On October 11, 2018, Kroehl's remains were exhumed to confirm his identity and the reason for his death. As a Civil War veteran, his remains are expected to be re-interred in the Corozal American Cemetery, near the Panama Canal.

==Widow's pension==

Sophia was in a financially desperate situation. With over $40,000 tied up in a submarine that was left on Isla San Telmo, there was essentially no income. Any royalties from patents were expiring. She wrote to Admiral Porter for assistance. He provided her a letter of introduction, which probably resulted in her employment with the U.S. Department of the Treasury. However, attempts to collect on a pension for widows were thwarted by the circumstances of Julius' death.

The Pension Bureau assumed that the death was a result of the Panamanian environment.

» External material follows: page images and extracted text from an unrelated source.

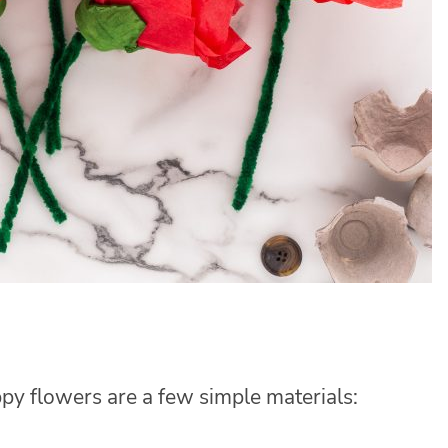
py flowers are a few simple materials: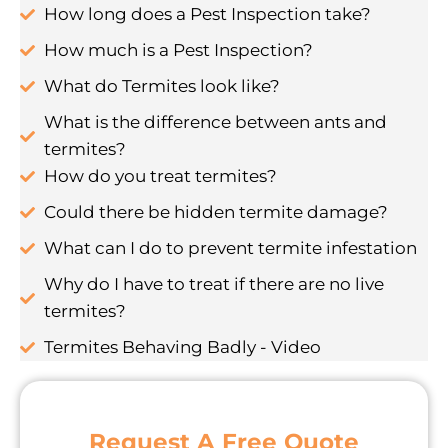
How long does a Pest Inspection take?
How much is a Pest Inspection?
What do Termites look like?
What is the difference between ants and
termites?
How do you treat termites?
Could there be hidden termite damage?
What can I do to prevent termite infestation
Why do I have to treat if there are no live
termites?
Termites Behaving Badly - Video
Request A Free Quote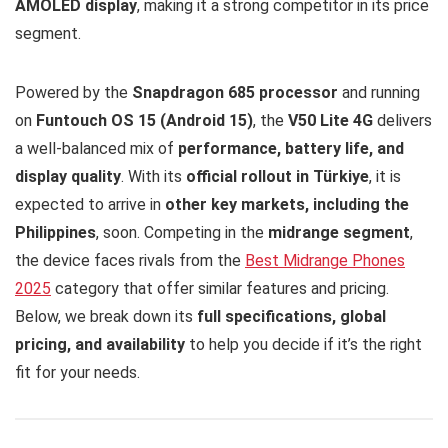
AMOLED display
, making it a strong competitor in its price
segment.
Powered by the
Snapdragon 685 processor
and running
on
Funtouch OS 15 (Android 15)
, the
V50 Lite 4G
delivers
a well-balanced mix of
performance, battery life, and
display quality
. With its
official rollout in Türkiye
, it is
expected to arrive in
other key markets, including the
Philippines
, soon. Competing in the
midrange segment
,
the device faces rivals from the
Best Midrange Phones
2025
category that offer similar features and pricing.
Below, we break down its
full specifications, global
pricing, and availability
to help you decide if it’s the right
fit for your needs.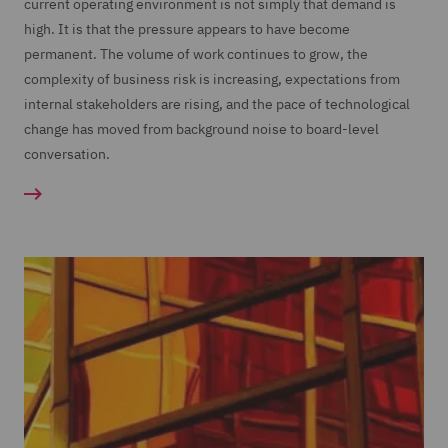
current operating environment is not simply that demand is
high. It is that the pressure appears to have become
permanent. The volume of work continues to grow, the
complexity of business risk is increasing, expectations from
internal stakeholders are rising, and the pace of technological
change has moved from background noise to board-level
conversation.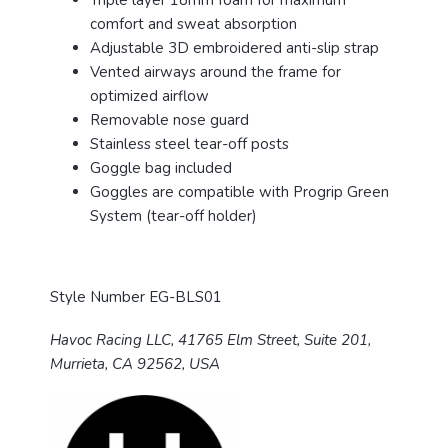
Triple layer 18mm foam for maximum
comfort and sweat absorption
Adjustable 3D embroidered anti-slip strap
Vented airways around the frame for
optimized airflow
Removable nose guard
Stainless steel tear-off posts
Goggle bag included
Goggles are compatible with Progrip Green
System (tear-off holder)
Style Number EG-BLS01
Havoc Racing LLC, 41765 Elm Street, Suite 201,
Murrieta, CA 92562, USA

Sophia had to prove that the death was malaria, and that the malaria resulted from his military service. Attempts in 1880 and 1890 generated much paperwork, with sworn statements from neighbors attesting to their marriage and that she had not remarried, from Henry Kroehl about Julius' condition upon his discharge, a doctor's statement that he was diagnosed with malaria, and a statement from Alexander Strausz who served with him at Vicksburg. On top of that, she even had Archbishop John Ireland of the Roman Catholic Archdiocese of St. Paul, Minnesota, to lobby personally with the bureau. At first, the Bureau turned down the appeals. However, a few months before she died, her pension was increased substantially, indicating that she at one time proved her case.

==Conclusion==

While researching records about Kroehl, statements about him have varied from being "a good officer, and a fine man, and under any circumstances would have sacrificed his life in the cause of his country" (Admiral Porter in widow's pension application) to being a "failure" (Admiral David Farragut). He had been cited in several Northern newspapers from the 1850s until his death.